Nothing but the lines from the one containing "beige bed [520,169,1049,526]" to the end of the data should be copied, exactly, and the pictures stay out.

[Object transformation records]
━━━━━━

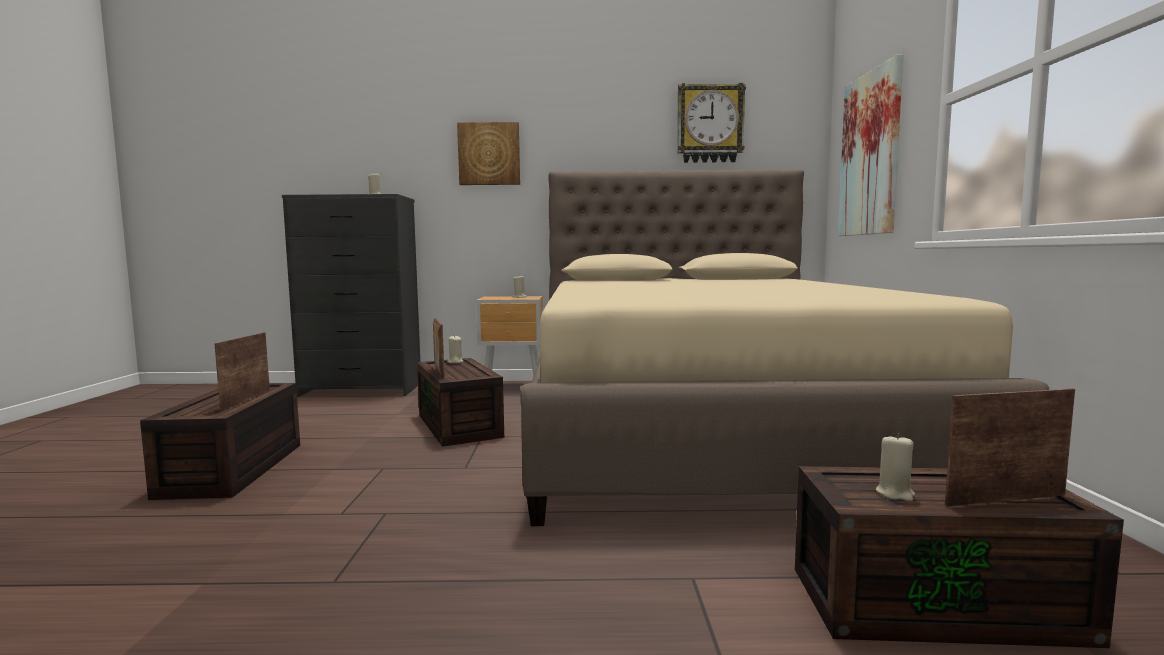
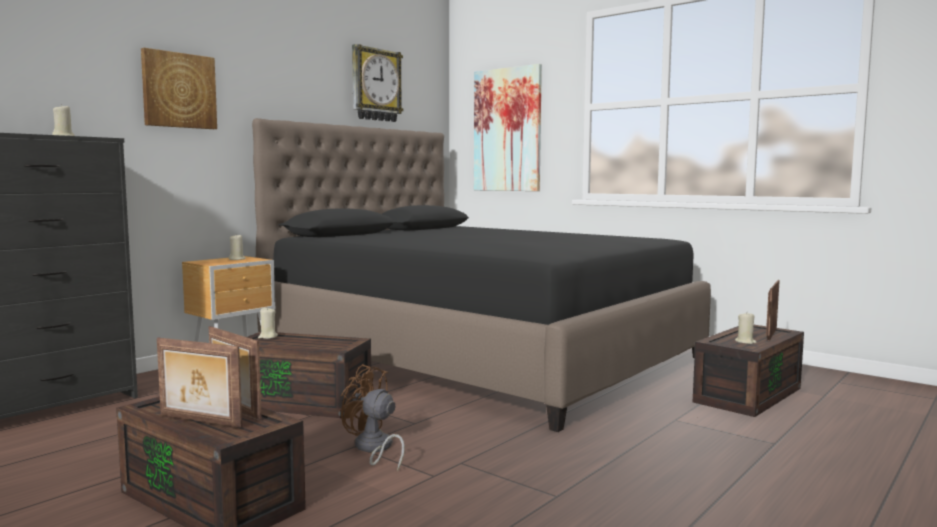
camera: 50 degrees left, 0 degrees up
picture frame [433,318,445,379] -> picture frame moved to [157,338,242,428]
beige bed [520,169,1049,526] -> black bed [252,118,711,432]
none -> brown fan [341,364,405,471]

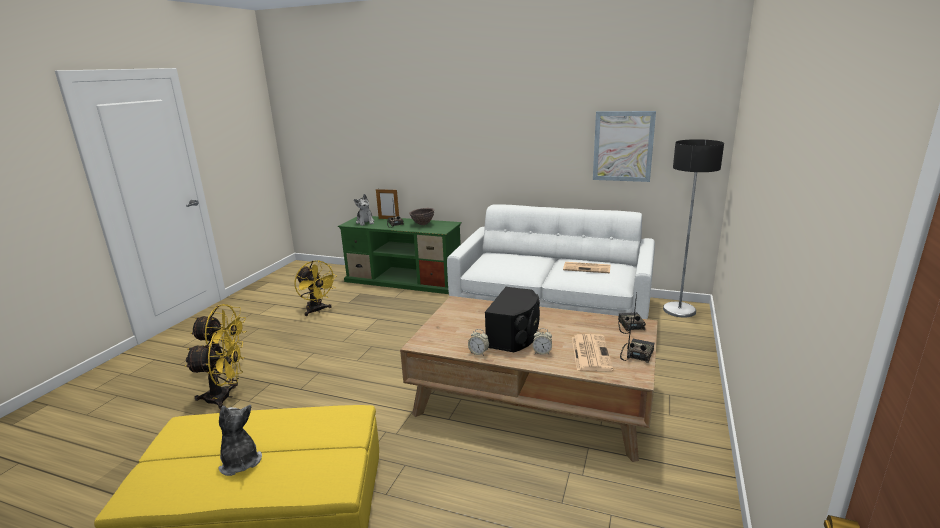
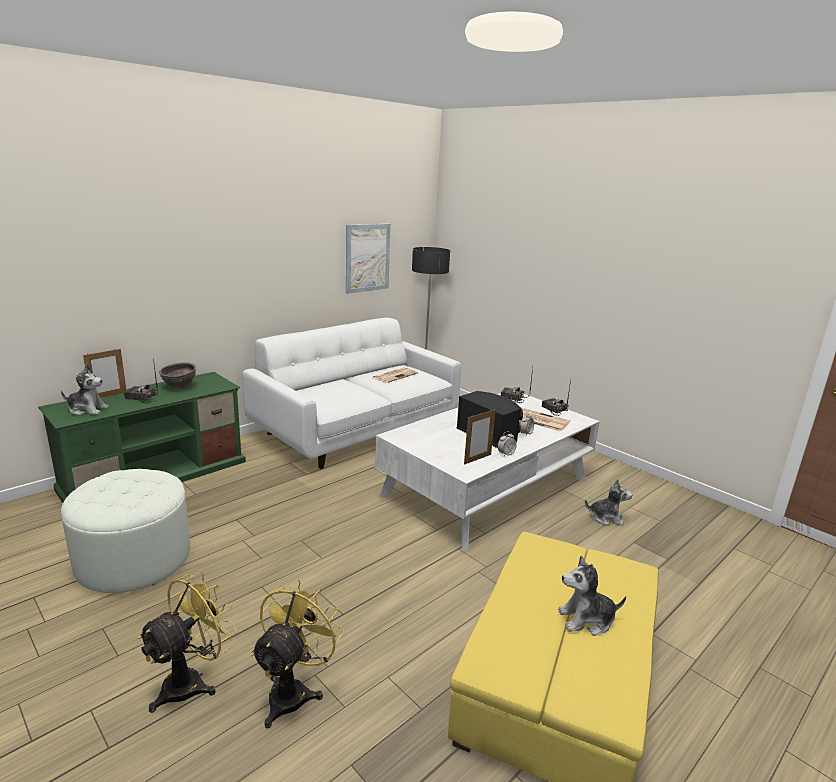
camera: 65 degrees left, 0 degrees up
yellow fan [294,261,337,316] -> white ottoman [61,469,190,593]
brown coffee table [400,296,658,462] -> white coffee table [375,393,600,550]
none -> picture frame [464,409,496,465]
none -> plush toy [585,479,632,526]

━━━━━━

■ Expected output ■
beige bed [520,169,1049,526] -> black bed [252,118,711,432]
none -> brown fan [341,364,405,471]

camera: 65 degrees left, 0 degrees up
yellow fan [294,261,337,316] -> white ottoman [61,469,190,593]
brown coffee table [400,296,658,462] -> white coffee table [375,393,600,550]
none -> picture frame [464,409,496,465]
none -> plush toy [585,479,632,526]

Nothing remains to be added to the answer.